The other day I went to a soft-play centre with my daughter and her friend. I watched them running up and down through the bright structure of nets and blocks, which looked like a labyrinth.
Part of the fun was the big slide, which they seemed to love and enjoy very much.
After an hour of frenetically climbing and running, they both came to me to ask me to go with them on the slide.
I’ve been very scared of slides since I was a little girl, but this one didn’t seem particularly big, so I decided to accept the invitation. When I reached to the top, I realised that I’d been a bit optimistic.
I was paralysed. I felt the fear clutching at my stomach. I couldn’t move.
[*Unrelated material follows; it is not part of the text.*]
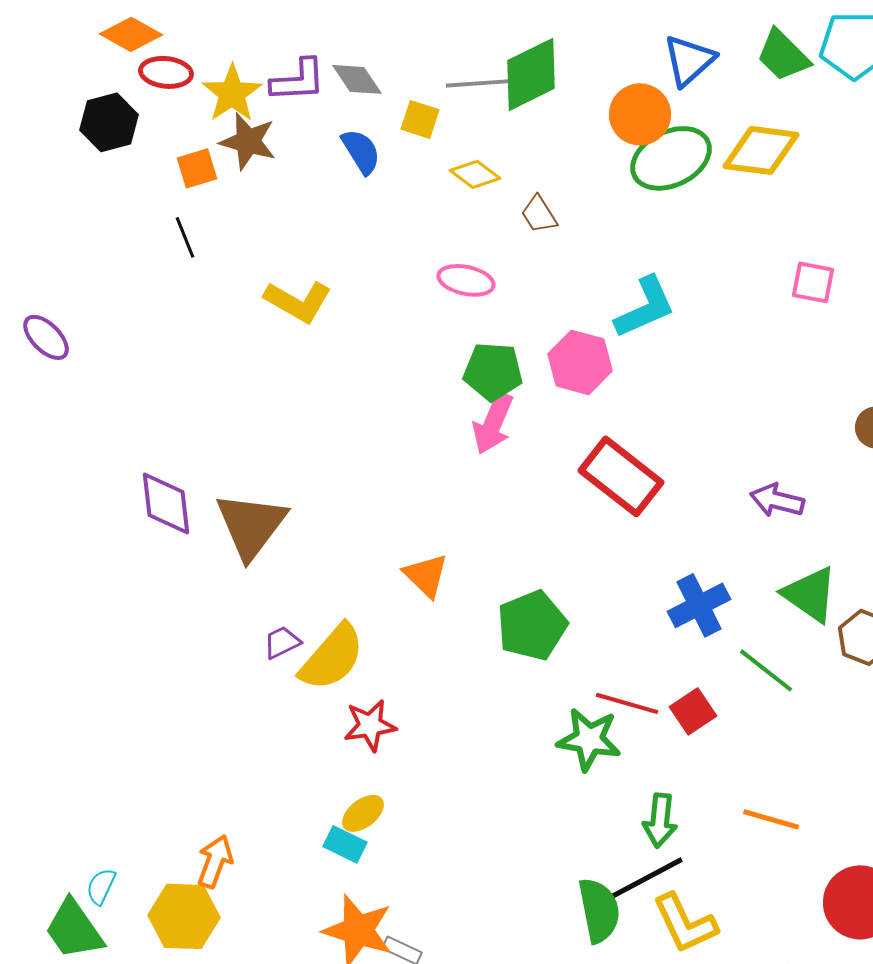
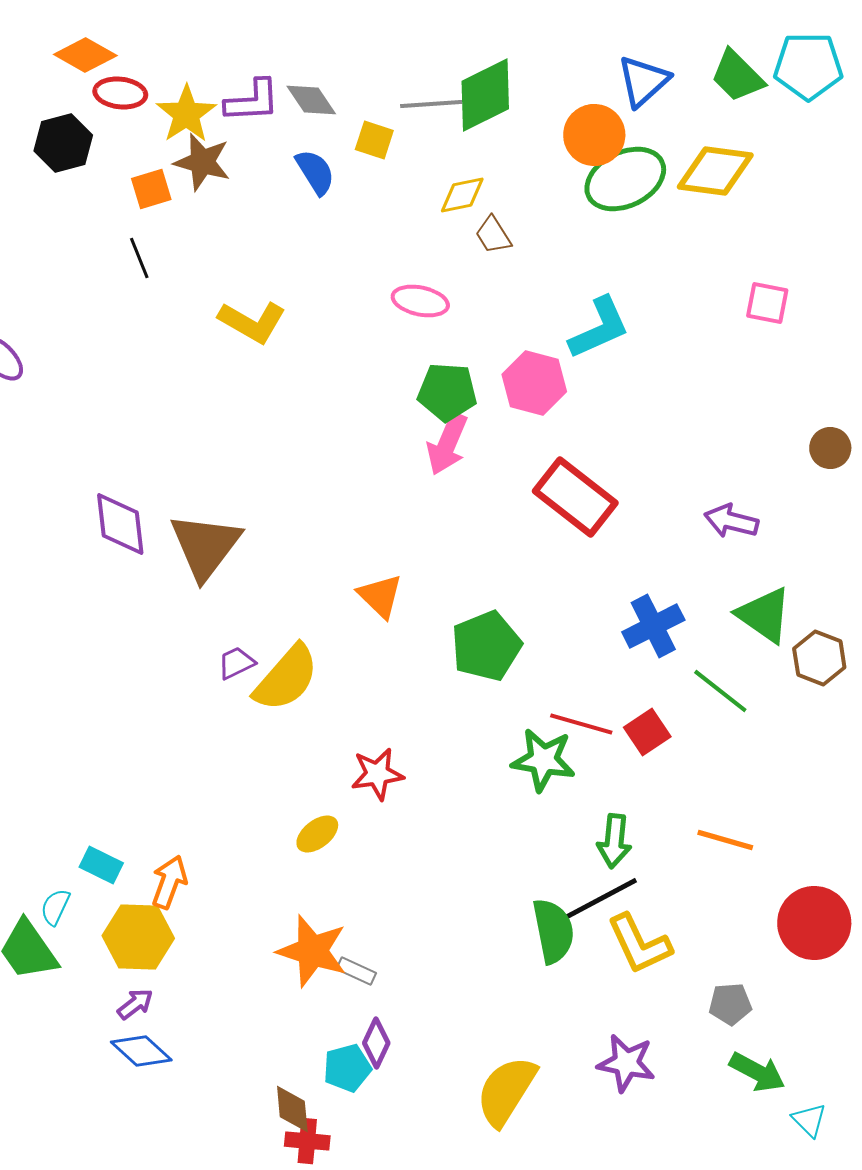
yellow diamond: (475, 174) -> (462, 195), moved, turned -48
red star: (370, 725) -> (377, 774), moved
cyan rectangle: (345, 844) -> (101, 865), moved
I tried to engage with my fear: I stayed with it, I talked to it. I knew that going down the slide was not going to kill me, not even injure me, but still, I was unable to move. This was beyond rationality.
Ten long minutes passed, and I was still sitting there with two six-year-olds telling me “Don’t be scared, we’ll do this together”, “It’s fun”, “Come on mum, be brave. I was scared too, and now I love it.”
I felt I could not possibly let them down, so I closed my eyes and I did it.
Later, in the car, I thought about what I had really been scared of at that moment. I thought about the feeling of going downhill and not being in control of the situation, and wondered if that was really what I was scared of.
Fears are irrational, but they tell us a huge amount about what we really want to know and experience; such as learning that going down the slide and not being in control can also be safe.
Practising fear can be a very creative way of finding out what is needed in your life and business at this precise moment and daring to confront the old narratives that don’t serve you anymore.